Aggregate operating expenses as a percent of revenues approached almost 40% in 2002 and declined year by year to under 33% by 2007. Net operating income as a percentage of revenues dropped to a low of 7% – rebounding over the next several years to over 13% to revenues.

Cash flow before financing peaked out in 2005 at 12.89% to revenues and the dollar amount also peaked that year. From here it began a decline that bottomed out in 2009′s Great Recession. This occurred even though the EBITDA dollar amount kept increasing each year during the same period. EBITDA means earnings before interest expense, taxes, depreciation, and amortization but it should mean “every bad idea that draws attention.” Using EBITDA is not a good idea! EBITDA is a highly misleading placeholder for a company’s cash flow.

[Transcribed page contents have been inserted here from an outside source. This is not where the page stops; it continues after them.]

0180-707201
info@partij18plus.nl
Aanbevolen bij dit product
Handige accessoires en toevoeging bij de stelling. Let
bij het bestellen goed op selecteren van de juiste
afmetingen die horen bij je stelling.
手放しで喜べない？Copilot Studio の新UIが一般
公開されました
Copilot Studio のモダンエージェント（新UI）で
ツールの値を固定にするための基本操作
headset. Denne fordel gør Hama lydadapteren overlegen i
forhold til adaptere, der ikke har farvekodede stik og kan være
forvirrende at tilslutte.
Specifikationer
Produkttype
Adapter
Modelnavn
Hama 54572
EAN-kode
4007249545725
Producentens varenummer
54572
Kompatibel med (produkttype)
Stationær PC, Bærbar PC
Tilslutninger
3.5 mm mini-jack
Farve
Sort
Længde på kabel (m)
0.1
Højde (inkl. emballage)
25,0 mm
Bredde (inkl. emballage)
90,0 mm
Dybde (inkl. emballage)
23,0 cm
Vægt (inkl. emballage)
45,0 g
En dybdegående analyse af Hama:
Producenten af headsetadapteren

The aggregate companies are aggressive negative net trade cycle operators – good during expansion but for many of them quite dangerous during business downturns or recessions. The aggregate businesses also hold too way too much cash on average and invest too much in other assets that are not always necessary to the operation of the businesses.

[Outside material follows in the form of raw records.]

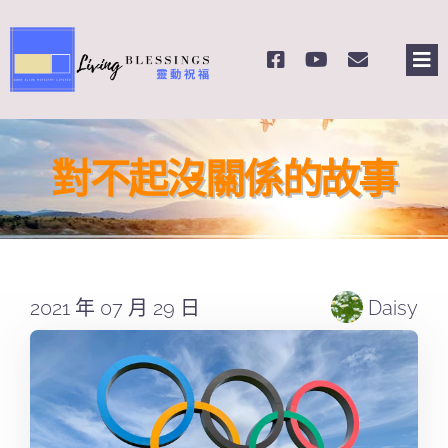
Skip
to
Tog
content
Nav
主頁
對不起沒關係的故事
關於我們
奉獻支持
2021 年 07 月 29 日
Daisy
課程報名
Search
for: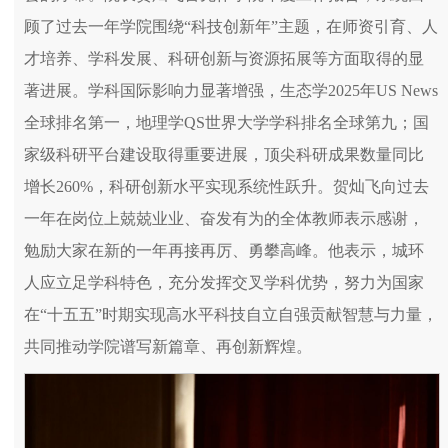
顾了过去一年学院围绕“科技创新年”主题，在师资引育、人
才培养、学科发展、科研创新与资源拓展等方面取得的显
著进展。学科国际影响力显著增强，生态学2025年US News
全球排名第一，地理学QS世界大学学科排名全球第九；国
家级科研平台建设取得重要进展，顶尖科研成果数量同比
增长260%，科研创新水平实现系统性跃升。贺灿飞向过去
一年在岗位上兢兢业业、奋发有为的全体教师表示感谢，
勉励大家在新的一年再接再厉、勇攀高峰。他表示，城环
人应立足学科特色，充分发挥交叉学科优势，努力为国家
在“十五五”时期实现高水平科技自立自强贡献智慧与力量，
共同推动学院谱写新篇章、再创新辉煌。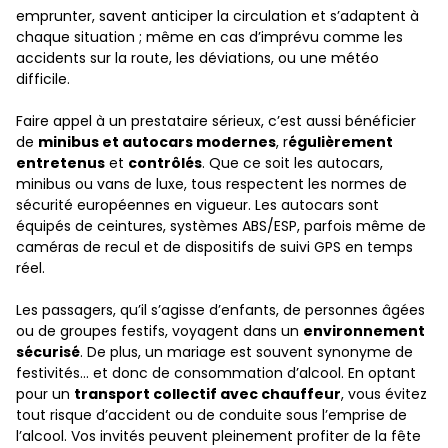
emprunter, savent anticiper la circulation et s’adaptent à
chaque situation ; même en cas d’imprévu comme les
accidents sur la route, les déviations, ou une météo
difficile.
Faire appel à un prestataire sérieux, c’est aussi bénéficier
de
minibus et autocars modernes
, r
égulièrement
entretenus
et
contrôlés
. Que ce soit les autocars,
minibus ou vans de luxe, tous respectent les normes de
sécurité européennes en vigueur. Les autocars sont
équipés de ceintures, systèmes ABS/ESP, parfois même de
caméras de recul et de dispositifs de suivi GPS en temps
réel.
Les passagers, qu’il s’agisse d’enfants, de personnes âgées
ou de groupes festifs, voyagent dans un
environnement
sécurisé
. De plus, un mariage est souvent synonyme de
festivités… et donc de consommation d’alcool. En optant
pour un
transport collectif avec chauffeur
, vous évitez
tout risque d’accident ou de conduite sous l’emprise de
l’alcool. Vos invités peuvent pleinement profiter de la fête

Further the average return on assets for all the businesses is a miserable 3.5% annually throughout the whole time period. These businesses could not even hurdle their low aggregate average weighted cost of capital of 8.4% annually which meant that they generally were wealth destroyer in aggregate and over most of the time. Yes, the leveraged return on equity was around 48% but one needs to keep in mind that the aggregate is also substantially over-borrowed from a conservative banking point of reference.